Goal of the exercise: Arrange the text lines read from the records below as a numbered list, omitting blank lines and leaving out the pictures.
——
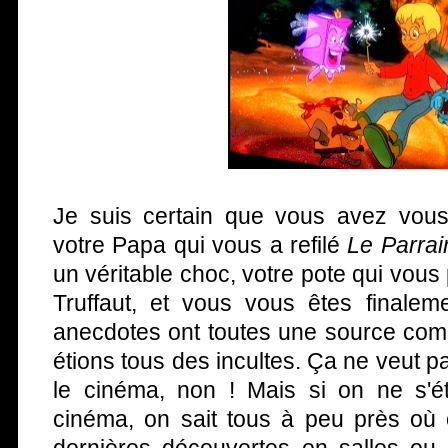
Je suis certain que vous avez vous 
votre Papa qui vous a refilé
Le Parrai
un véritable choc, votre pote qui vou
Truffaut, et vous vous êtes finalem
anecdotes ont toutes une source com
étions tous des incultes. Ça ne veut p
le cinéma, non ! Mais si on ne s'é
cinéma, on sait tous à peu près où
——
Response box:
1. Je suis certain que vous avez vous 
2. votre Papa qui vous a refilé
3. Le Parrai
4. un véritable choc, votre pote qui vou
5. Truffaut, et vous vous êtes finalem
6. anecdotes ont toutes une source com
7. étions tous des incultes. Ça ne veut p
8. le cinéma, non ! Mais si on ne s'é
9. cinéma, on sait tous à peu près où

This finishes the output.